Epidemiologic and experimental studies support an association between PM2.5 exposure and insulin resistance (IR). Innate immune cell activation has been suggested to play a role in the pathogenesis of these effects.

We sought to evaluate the role of CC-chemokine receptor 2 (CCR2) in PM2.5-mediated inflammation and IR.

Wild-type C57BL/6 and CCR2-/- male mice were fed a high-fat diet and exposed to either concentrated ambient PM2.5 or filtered air for 17 weeks via a whole-body exposure system. We evaluated glucose tolerance and insulin sensitivity. At euthanasia, blood, spleen, and visceral adipose tissue (VAT) were collected, and inflammatory cells were measured using flow cytometry. We used standard immunoblots, immunohistochemical methods, and quantitative PCR (polymerase chain reaction) to assess pathways of interest involving insulin signaling, inflammation, and lipid and glucose metabolism in various organs. Vascular function was assessed using myography.

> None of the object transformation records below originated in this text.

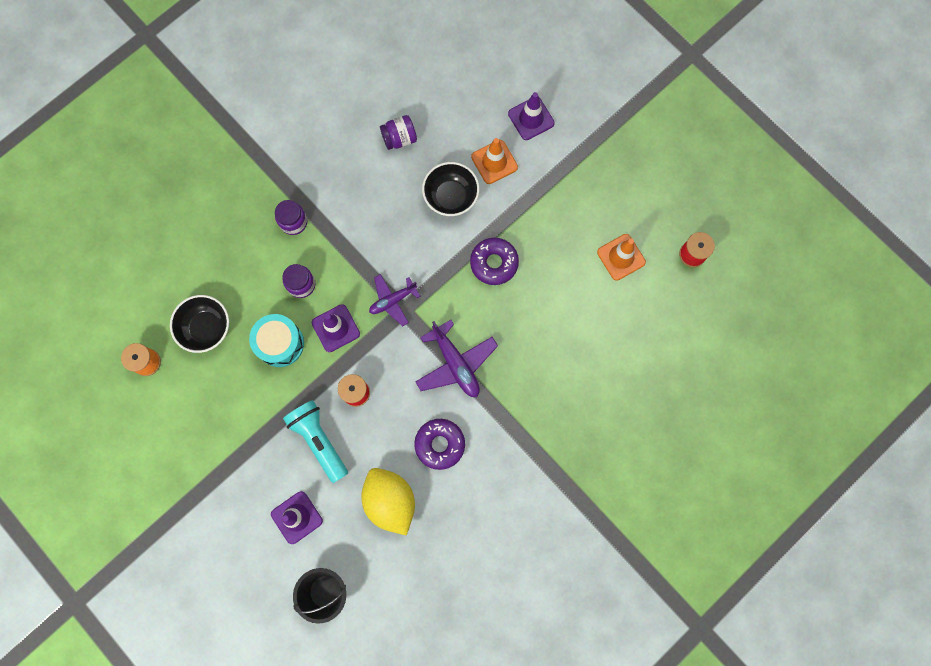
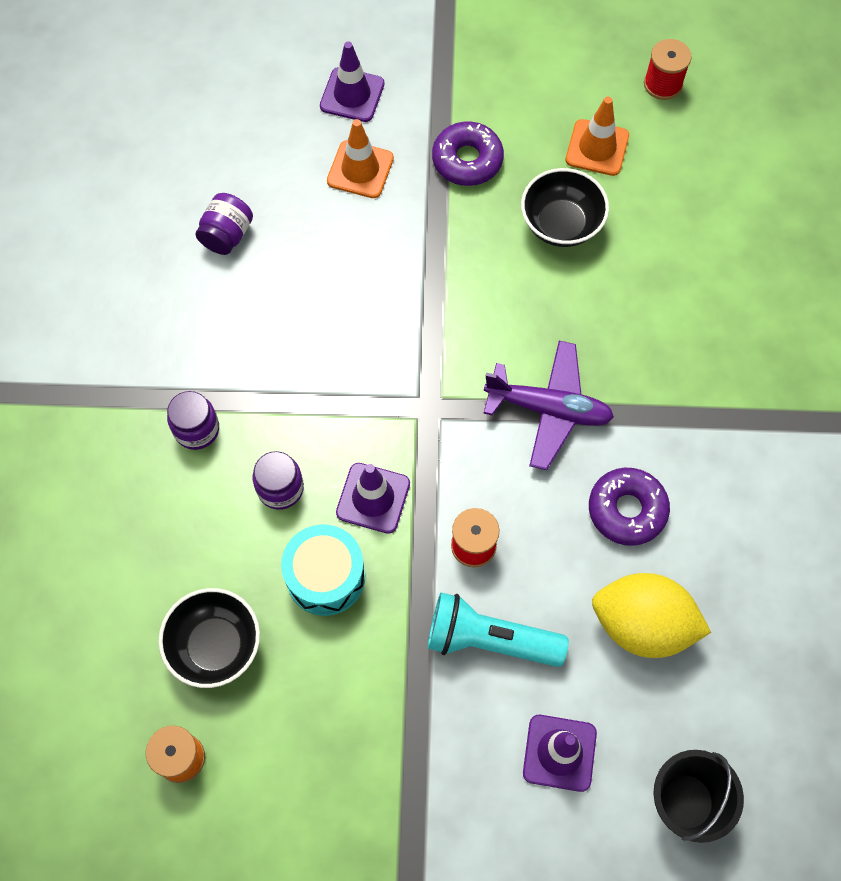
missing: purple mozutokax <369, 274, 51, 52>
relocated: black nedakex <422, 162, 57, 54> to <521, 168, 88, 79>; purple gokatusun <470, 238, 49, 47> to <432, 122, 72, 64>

PM2.5 exposure resulted in whole-body IR and increased hepatic lipid accumulation in the liver, which was attenuated in CCR2-/- mice by inhibiting SREBP1c-mediated transcriptional programming, decreasing fatty acid uptake, and suppressing p38 MAPK activity. Abnormal phosphorylation levels of AKT, AMPK in VAT, and adipose tissue macrophage content in wild-type mice were not present in CCR2-/- mice. However, the impaired whole-body glucose tolerance and reduced GLUT-4 in skeletal muscle in response to PM2.5 was not corrected by CCR2 deficiency.

PM2.5 mediates IR by regulating VAT inflammation, hepatic lipid metabolism, and glucose utilization in skeletal muscle via both CCR2-dependent and -independent pathways. These findings provide new mechanistic links between air pollution and metabolic abnormalities underlying IR.